- What is asked -
Rewrite the message about zone plates from "half of a cheap" up to and including "Perfectionist?? Who me??", putting "frosted glass" in place of "ground glass".

From my experience, the term "focusing your camera" is a bit overstated
with a zone plate. I put a 75mm zone plate onto the bottom (taking)
half of a cheap medium format TLR. Great fun, and a bright viewfinder
lens to compose with! I went through a lot of work to get it exactly
75mm from the film, then set up a transparent light bulb in a long dark
room, but a piece of ground glass into the camera and adjusted to that!
Perfectionist?? Who me??
Well, once the thing was in use, I discovered that changing the focus a
bit made no difference in the final print. My advice: Putting a 75mm
zone plate within 10% of 75mm and go have fun. That is about all the
"focusing" needed. I don't "focus" the camera in the field.
As for referring to the zone plate look as "artistic license", well I'm
sure it isn't for everyone. It is not sharp, period! More like a
pinhole with the "light smear" of a wide open portrait soft focus lens
added in. More interesting in color than B&W (for me).
Tom
On Feb 22, 2006, at 5:21 AM, Yves Gauvreau wrote:
> MessageMichael,
>
> from what I've read so far about these zone plate, you have to focus
> your
> camera and the resulting image is softer (fuzzyer) then with a strait
> pinhole (aperture). Lets just say beside the exposure advantage of
> these the
> rest is mostly a question of artistic licence if I can say that.

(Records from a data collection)
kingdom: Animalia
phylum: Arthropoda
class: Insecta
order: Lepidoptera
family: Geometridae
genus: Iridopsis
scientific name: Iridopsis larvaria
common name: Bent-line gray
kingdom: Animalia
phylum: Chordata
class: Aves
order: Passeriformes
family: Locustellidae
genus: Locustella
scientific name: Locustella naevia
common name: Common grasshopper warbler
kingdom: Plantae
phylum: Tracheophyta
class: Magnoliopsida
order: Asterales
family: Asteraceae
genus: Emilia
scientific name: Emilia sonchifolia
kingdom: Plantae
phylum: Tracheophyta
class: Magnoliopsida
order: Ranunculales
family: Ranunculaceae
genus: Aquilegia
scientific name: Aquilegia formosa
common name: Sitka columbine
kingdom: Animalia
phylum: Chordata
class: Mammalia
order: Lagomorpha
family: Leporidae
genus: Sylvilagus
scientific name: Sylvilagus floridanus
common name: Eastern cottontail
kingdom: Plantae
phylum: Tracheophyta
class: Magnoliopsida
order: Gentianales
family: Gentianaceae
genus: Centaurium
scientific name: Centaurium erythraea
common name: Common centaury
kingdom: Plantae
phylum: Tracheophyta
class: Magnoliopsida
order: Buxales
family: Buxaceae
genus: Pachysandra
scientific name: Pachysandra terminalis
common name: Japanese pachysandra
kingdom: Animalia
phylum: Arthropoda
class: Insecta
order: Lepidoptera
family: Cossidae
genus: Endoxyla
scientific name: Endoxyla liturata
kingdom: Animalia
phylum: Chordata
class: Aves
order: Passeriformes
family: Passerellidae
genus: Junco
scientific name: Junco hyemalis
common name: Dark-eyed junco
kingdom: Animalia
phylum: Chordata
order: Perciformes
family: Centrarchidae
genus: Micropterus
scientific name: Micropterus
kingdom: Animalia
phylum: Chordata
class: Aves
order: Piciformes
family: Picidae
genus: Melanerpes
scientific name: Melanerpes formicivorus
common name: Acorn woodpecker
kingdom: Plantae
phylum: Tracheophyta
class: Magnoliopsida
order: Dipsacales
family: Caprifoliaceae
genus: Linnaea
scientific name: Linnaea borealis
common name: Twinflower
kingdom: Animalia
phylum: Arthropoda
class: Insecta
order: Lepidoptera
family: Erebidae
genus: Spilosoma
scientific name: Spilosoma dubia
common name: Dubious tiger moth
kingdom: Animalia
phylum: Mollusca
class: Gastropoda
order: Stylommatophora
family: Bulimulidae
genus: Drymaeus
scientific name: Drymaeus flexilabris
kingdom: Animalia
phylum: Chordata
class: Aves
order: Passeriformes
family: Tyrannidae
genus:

- Task answer -
half of a cheap medium format TLR. Great fun, and a bright viewfinder
lens to compose with! I went through a lot of work to get it exactly
75mm from the film, then set up a transparent light bulb in a long dark
room, but a piece of frosted glass into the camera and adjusted to that!
Perfectionist?? Who me??